▶ **Aim of the exercise**
Given the material below, return only the lines starting at the line with "The półka (czarny)" and ending at the line with "The taca moved", exactly as they appear.
*** Opening Material provided ***
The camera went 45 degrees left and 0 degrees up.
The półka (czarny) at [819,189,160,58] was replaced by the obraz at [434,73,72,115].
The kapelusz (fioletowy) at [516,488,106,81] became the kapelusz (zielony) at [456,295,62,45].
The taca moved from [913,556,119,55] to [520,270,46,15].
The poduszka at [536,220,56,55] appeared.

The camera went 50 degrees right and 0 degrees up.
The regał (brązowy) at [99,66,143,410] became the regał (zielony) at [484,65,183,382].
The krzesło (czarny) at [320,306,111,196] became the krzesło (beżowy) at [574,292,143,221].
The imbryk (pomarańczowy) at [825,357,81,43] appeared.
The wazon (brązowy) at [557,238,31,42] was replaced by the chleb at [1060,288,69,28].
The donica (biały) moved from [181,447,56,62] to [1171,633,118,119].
*** Closing Material provided ***
*** Opening Material provided ***
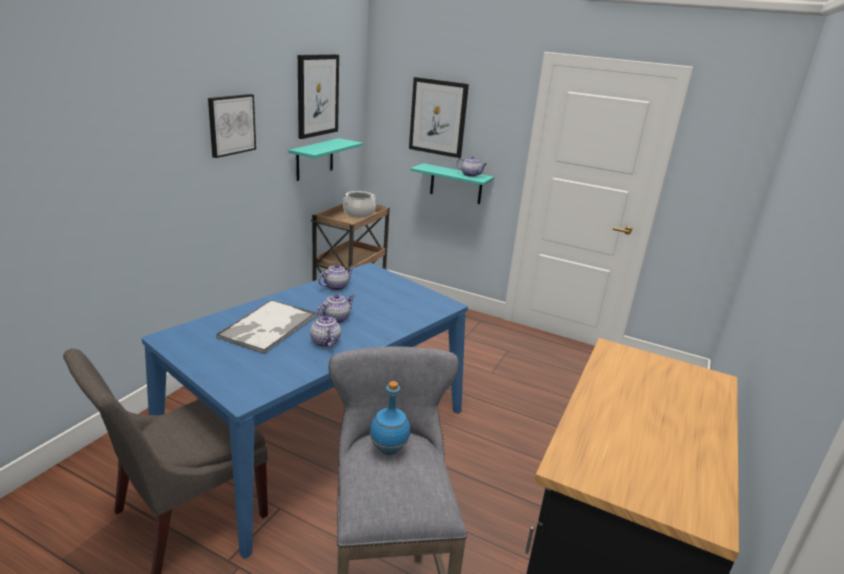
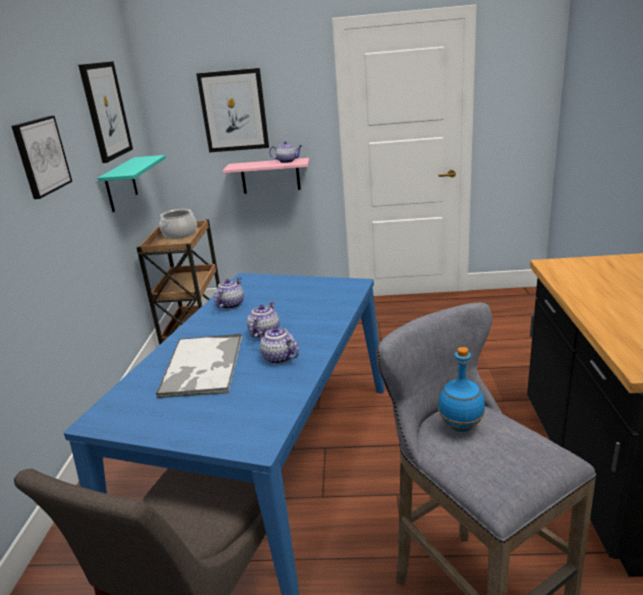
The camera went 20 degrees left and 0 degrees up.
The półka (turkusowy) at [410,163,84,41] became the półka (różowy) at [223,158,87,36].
*** Closing Material provided ***
▶ **Completed task**
The półka (czarny) at [819,189,160,58] was replaced by the obraz at [434,73,72,115].
The kapelusz (fioletowy) at [516,488,106,81] became the kapelusz (zielony) at [456,295,62,45].
The taca moved from [913,556,119,55] to [520,270,46,15].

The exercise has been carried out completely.